Doch als sie unnachgiebig blieb, sagte er verwirrt: „Die Ehe ist mittelalterlich. Die Ehe bedeutet, die Frau gehört dem Mann!“

Sie lachte ihren Vater aus, und er erkannte seine Heuchelei, was ihn nur noch wütender machte. Er schrie, dass ihre Mutter an diesem Abend einen Flug nach Hause buchen solle. Dann schnappte er sich das Handy des Mädchens. Sie rannte in den Nachtclub und weinte vor dem Türsteher, der ihr sein Handy lieh, damit sie den Jungen anrufen konnte.

Sie hingen im Hinterzimmer zusammen. In aller Eile und Wut entstand ihr Plan, ein Zeichen ihrer Ernsthaftigkeit; es blieb keine Zeit, ihn auf Fehler zu überprüfen. Der Türsteher verkaufte ihnen widerwillig Pillen, ohne zu fragen, was sie damit wollten.

Am Nachmittag lag das Mädchen allein in ihrem Bett, eine Notiz in der Hand. Sie fühlte, wie der Schlaf sie nach unten zog. Aber die Mutter und die Schwester blieben zu lange aus, und die Gespräche der Väter zogen sich hin. Niemand trat bis zur geplanten Zeit in das Zimmer. Eine halbe Stunde, nachdem der Krankenwagen hätte gerufen werden sollen, erfasste Panik den Jungen. Er stieß seine Schulter gegen die Tür. Er entdeckte das Mädchen reglos und kalt.

Er rief den Notdienst und schloss sich dann im Badezimmer ein. Weil die Sanitäter das Mädchen behandelten, fand man den Jungen erst viel später.

Nach einigen Tagen wachte das Mädchen auf, das Licht war zu hell. Sie verabreichten ihr Beruhigungsmittel.

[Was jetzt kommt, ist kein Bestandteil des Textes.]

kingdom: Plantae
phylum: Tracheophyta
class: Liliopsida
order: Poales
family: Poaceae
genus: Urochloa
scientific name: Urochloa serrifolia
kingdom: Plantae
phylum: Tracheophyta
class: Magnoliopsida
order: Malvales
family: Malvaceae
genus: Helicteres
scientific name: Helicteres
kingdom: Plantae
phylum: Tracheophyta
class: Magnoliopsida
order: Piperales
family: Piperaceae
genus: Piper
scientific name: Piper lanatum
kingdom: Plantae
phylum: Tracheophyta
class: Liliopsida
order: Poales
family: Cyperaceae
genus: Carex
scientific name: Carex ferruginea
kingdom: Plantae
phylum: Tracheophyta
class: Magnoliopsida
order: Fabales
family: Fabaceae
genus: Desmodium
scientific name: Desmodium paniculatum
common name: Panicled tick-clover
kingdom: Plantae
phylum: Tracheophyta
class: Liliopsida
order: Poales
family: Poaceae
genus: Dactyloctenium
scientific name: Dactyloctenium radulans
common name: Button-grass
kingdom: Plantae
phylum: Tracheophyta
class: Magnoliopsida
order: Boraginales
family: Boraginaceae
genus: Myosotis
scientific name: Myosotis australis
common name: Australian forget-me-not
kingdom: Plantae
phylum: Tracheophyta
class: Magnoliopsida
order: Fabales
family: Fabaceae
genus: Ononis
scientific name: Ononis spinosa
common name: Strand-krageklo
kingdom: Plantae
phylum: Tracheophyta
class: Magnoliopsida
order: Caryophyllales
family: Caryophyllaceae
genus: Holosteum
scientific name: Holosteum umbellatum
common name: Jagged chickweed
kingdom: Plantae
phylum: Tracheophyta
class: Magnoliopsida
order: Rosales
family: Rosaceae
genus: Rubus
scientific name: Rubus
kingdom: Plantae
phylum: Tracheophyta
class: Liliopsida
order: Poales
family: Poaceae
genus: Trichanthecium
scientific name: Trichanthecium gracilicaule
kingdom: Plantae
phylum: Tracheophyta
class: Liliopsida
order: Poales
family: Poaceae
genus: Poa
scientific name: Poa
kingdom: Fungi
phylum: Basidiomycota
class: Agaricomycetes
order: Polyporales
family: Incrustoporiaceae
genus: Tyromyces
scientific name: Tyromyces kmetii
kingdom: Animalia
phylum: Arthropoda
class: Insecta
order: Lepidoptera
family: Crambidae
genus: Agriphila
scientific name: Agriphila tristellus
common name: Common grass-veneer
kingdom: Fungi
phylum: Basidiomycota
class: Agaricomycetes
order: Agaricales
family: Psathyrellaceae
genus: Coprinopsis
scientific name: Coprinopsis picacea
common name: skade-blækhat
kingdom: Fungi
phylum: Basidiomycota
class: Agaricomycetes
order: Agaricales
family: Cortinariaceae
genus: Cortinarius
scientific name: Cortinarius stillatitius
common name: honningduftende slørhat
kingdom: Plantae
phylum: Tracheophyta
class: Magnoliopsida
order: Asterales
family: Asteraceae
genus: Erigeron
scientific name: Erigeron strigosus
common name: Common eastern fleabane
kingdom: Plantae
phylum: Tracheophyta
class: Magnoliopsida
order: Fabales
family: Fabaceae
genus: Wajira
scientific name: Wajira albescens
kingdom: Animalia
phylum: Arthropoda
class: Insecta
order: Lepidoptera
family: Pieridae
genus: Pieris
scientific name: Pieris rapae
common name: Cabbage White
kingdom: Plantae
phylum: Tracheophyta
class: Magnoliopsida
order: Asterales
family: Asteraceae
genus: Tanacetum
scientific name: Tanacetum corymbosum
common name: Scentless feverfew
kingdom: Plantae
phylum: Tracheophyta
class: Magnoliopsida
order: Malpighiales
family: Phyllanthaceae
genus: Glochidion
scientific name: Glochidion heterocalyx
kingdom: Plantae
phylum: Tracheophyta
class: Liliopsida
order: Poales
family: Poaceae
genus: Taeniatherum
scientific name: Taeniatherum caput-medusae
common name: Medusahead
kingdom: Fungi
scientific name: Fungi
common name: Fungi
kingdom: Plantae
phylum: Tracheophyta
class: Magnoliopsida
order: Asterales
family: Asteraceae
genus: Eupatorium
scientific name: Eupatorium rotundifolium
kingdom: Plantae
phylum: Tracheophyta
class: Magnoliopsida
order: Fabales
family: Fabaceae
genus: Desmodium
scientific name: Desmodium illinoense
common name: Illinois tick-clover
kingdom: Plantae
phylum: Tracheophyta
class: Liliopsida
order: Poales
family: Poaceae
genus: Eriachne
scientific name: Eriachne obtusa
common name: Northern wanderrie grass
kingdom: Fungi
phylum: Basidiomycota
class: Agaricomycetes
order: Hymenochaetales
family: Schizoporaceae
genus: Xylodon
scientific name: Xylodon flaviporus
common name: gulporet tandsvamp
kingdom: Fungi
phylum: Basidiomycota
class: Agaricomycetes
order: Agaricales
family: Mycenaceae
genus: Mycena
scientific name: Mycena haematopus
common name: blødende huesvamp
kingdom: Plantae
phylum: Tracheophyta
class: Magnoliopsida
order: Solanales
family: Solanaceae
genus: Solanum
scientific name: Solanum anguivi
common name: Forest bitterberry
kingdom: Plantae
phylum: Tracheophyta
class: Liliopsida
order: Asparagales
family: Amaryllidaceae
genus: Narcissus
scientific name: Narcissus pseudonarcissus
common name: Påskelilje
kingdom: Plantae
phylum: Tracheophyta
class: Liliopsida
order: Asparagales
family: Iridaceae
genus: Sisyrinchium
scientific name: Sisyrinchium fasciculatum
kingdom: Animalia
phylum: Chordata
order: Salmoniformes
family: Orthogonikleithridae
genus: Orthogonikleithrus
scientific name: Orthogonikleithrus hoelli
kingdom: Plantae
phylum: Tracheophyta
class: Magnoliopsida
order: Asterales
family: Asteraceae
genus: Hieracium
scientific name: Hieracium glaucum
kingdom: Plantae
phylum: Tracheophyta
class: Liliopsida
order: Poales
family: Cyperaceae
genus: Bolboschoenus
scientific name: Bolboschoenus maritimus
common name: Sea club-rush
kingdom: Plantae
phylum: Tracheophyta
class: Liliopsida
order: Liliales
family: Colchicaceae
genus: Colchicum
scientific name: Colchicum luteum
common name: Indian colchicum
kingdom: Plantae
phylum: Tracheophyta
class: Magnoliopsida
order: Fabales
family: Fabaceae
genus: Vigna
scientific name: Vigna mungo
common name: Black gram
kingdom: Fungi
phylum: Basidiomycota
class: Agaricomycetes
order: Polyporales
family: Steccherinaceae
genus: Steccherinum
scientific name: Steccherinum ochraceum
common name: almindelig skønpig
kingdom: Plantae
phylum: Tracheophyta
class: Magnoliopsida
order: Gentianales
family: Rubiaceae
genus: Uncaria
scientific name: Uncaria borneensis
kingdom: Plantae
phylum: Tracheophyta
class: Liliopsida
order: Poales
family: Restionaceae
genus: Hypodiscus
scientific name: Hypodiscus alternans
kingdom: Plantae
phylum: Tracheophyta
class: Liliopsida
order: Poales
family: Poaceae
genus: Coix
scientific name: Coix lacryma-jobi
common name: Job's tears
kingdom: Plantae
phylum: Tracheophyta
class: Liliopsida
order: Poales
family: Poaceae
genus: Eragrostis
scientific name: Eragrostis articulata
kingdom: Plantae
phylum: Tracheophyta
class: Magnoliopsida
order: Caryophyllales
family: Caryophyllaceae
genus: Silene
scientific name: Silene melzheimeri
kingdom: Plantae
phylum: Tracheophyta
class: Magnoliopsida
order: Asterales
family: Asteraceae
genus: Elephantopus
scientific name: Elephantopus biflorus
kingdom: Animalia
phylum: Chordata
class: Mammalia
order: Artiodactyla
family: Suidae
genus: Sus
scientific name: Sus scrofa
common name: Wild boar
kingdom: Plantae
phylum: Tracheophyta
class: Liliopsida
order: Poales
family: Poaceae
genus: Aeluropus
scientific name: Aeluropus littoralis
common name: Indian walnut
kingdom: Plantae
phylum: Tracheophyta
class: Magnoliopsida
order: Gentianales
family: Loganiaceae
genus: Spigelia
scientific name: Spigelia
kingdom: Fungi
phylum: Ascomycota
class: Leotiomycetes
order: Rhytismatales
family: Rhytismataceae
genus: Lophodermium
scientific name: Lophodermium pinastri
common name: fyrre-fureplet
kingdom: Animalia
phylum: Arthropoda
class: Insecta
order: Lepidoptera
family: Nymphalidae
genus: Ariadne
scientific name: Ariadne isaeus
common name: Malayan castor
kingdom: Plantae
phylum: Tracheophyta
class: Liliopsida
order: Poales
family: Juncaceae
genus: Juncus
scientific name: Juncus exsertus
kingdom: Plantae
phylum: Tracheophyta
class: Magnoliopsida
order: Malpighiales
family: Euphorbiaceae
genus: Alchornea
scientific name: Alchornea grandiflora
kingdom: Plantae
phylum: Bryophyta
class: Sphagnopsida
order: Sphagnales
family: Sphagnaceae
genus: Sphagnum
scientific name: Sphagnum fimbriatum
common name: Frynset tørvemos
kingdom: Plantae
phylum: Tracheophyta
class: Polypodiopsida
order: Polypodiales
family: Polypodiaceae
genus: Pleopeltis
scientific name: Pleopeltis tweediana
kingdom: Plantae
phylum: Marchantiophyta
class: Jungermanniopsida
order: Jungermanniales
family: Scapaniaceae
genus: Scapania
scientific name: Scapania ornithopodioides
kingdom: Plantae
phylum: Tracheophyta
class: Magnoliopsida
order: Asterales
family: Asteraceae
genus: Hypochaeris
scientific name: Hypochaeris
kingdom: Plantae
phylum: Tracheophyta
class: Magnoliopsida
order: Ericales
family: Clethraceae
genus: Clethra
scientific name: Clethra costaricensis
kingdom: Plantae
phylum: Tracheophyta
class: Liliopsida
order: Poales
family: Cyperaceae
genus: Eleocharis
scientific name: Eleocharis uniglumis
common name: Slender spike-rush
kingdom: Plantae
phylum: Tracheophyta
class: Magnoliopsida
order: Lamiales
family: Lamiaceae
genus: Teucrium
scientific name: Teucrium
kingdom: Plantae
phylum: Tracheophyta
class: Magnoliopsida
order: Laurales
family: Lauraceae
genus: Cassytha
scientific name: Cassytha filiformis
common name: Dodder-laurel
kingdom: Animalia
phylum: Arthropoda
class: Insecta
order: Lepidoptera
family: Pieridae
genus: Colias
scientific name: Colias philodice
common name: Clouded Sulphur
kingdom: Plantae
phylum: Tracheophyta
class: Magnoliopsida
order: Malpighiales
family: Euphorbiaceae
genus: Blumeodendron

Als sie ihre Mutter um eine Nachricht über den Jungen anflehte, sagte sie schließlich: „Liebling. Er ist tot.“

Das Mädchen hätte es noch einmal versucht, wären die Türen nicht verschlossen und die Fenster nicht bruchsicher gewesen.

Nur langsam kehrte sie zu sich selbst zurück. Sie flog nach Hause, ging zur Universität, übernahm das Make-up-Geschäft ihrer Mutter, wurde reich. Sie lebte mit einem blonden Mann zusammen, heiratete ihn aber nicht. Sie hatten Kinder.

Und in den goldenen Sommern des Nordens - mit Beeren und Hunden, Booten und Wein - sah sie ihren Kindern beim Spielen zu und spürte in ihrem inneren einem Glücksgefühl nach. Doch das kleine heiße Feuer, das in ihrer Mitte gebrannt hatte, war erloschen. Endlich verstand sie: Zwischen der Welt und ihr würde immer eine Dunkelheit schweben, der Rauch der toten Flamme.